■ PROBLEM REQUIREMENTS ■
Below, locate the line that contains "それと、夜になっても小さい虫が蛍光灯". Repeat exactly from that line to the line that contains "cuenta cuidadosamente la", inclusive, leaving out the pictures.

(LISTED RECORDS Opens)

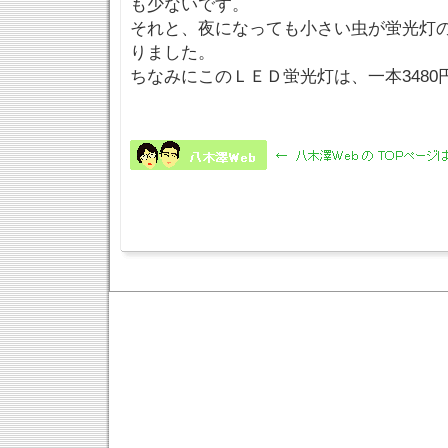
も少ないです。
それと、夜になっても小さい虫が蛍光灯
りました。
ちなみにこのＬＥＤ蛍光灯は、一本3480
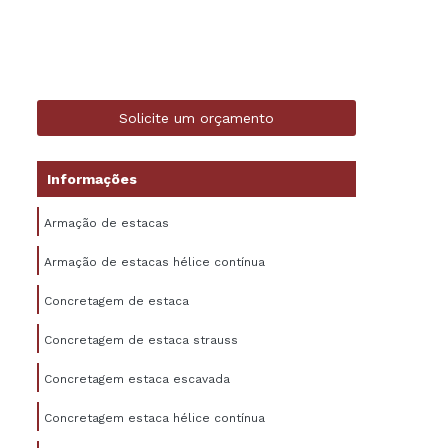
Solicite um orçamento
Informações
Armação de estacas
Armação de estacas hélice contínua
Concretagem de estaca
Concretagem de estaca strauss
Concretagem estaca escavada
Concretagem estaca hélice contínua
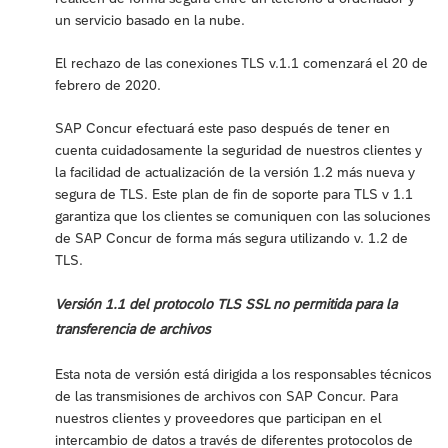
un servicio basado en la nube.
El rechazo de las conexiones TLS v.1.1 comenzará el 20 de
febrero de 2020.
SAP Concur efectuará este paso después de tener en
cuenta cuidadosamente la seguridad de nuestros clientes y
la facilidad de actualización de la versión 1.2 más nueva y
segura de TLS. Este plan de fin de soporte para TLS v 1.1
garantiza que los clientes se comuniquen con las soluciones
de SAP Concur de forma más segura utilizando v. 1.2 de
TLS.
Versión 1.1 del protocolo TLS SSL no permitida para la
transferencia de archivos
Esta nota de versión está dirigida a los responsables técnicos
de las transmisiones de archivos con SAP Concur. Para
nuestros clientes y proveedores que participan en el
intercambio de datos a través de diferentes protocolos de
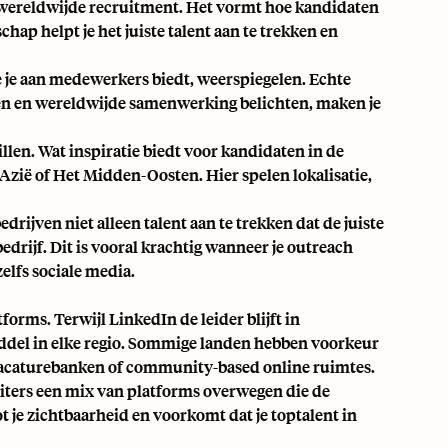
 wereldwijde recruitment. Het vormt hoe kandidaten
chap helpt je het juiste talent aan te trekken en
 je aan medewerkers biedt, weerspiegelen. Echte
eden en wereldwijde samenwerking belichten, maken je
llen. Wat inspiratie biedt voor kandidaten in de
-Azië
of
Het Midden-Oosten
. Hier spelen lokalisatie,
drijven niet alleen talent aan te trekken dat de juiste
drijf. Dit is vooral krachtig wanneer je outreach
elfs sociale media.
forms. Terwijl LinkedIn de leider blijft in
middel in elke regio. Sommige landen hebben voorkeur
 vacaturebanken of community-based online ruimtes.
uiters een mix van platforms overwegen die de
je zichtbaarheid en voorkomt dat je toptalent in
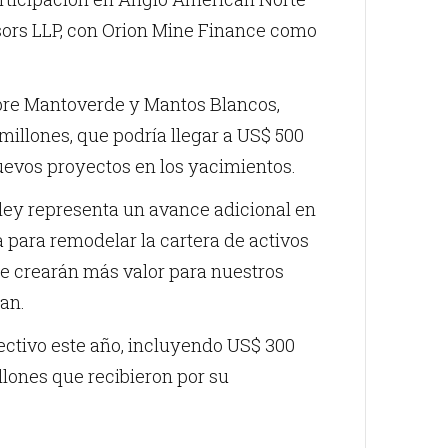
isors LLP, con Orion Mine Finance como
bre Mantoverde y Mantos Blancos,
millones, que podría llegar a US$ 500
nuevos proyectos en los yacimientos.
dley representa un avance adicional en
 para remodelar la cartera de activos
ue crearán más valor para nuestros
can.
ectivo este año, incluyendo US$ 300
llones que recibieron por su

(LISTED RECORDS Closes)
(LISTED RECORDS Opens)

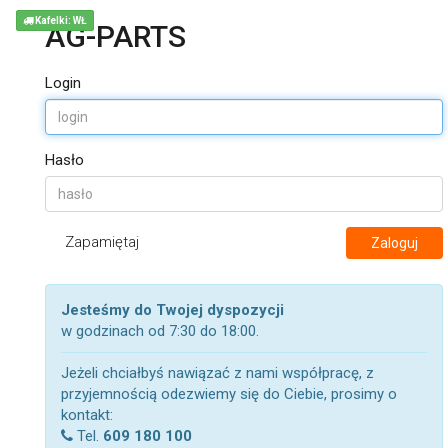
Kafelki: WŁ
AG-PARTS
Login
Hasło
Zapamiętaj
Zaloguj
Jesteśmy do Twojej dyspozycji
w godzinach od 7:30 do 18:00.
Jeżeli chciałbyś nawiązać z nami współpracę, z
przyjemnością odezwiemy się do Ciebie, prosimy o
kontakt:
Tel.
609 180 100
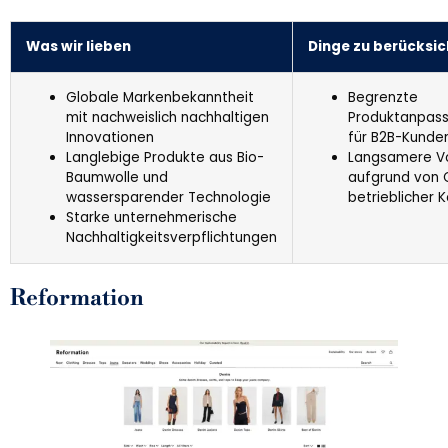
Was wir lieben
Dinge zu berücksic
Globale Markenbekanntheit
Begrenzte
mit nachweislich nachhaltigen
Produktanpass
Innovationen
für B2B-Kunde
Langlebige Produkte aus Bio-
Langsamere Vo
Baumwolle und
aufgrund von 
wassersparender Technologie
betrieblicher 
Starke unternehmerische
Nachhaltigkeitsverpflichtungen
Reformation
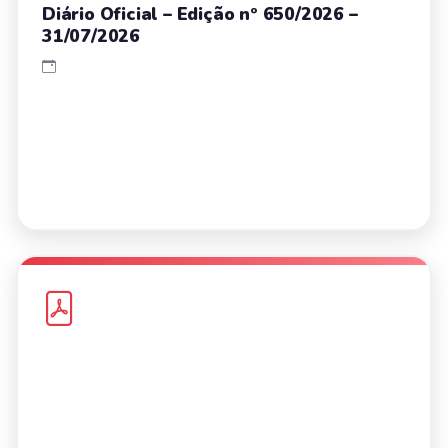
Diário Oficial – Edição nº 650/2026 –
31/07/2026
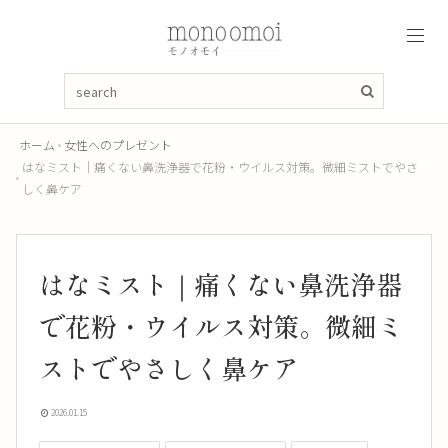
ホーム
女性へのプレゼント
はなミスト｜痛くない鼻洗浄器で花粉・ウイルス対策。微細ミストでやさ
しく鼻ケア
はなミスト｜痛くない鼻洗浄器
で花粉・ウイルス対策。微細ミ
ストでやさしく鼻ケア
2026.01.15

(LISTED RECORDS Closes)

■ ANSWER SECTION ■
それと、夜になっても小さい虫が蛍光灯
りました。
ちなみにこのＬＥＤ蛍光灯は、一本3480
Solicite um orçamento
Informações
Armação de estacas
Armação de estacas hélice contínua
Concretagem de estaca
Concretagem de estaca strauss
Concretagem estaca escavada
Concretagem estaca hélice contínua
un servicio basado en la nube.
El rechazo de las conexiones TLS v.1.1 comenzará el 20 de
febrero de 2020.
SAP Concur efectuará este paso después de tener en
cuenta cuidadosamente la seguridad de nuestros clientes y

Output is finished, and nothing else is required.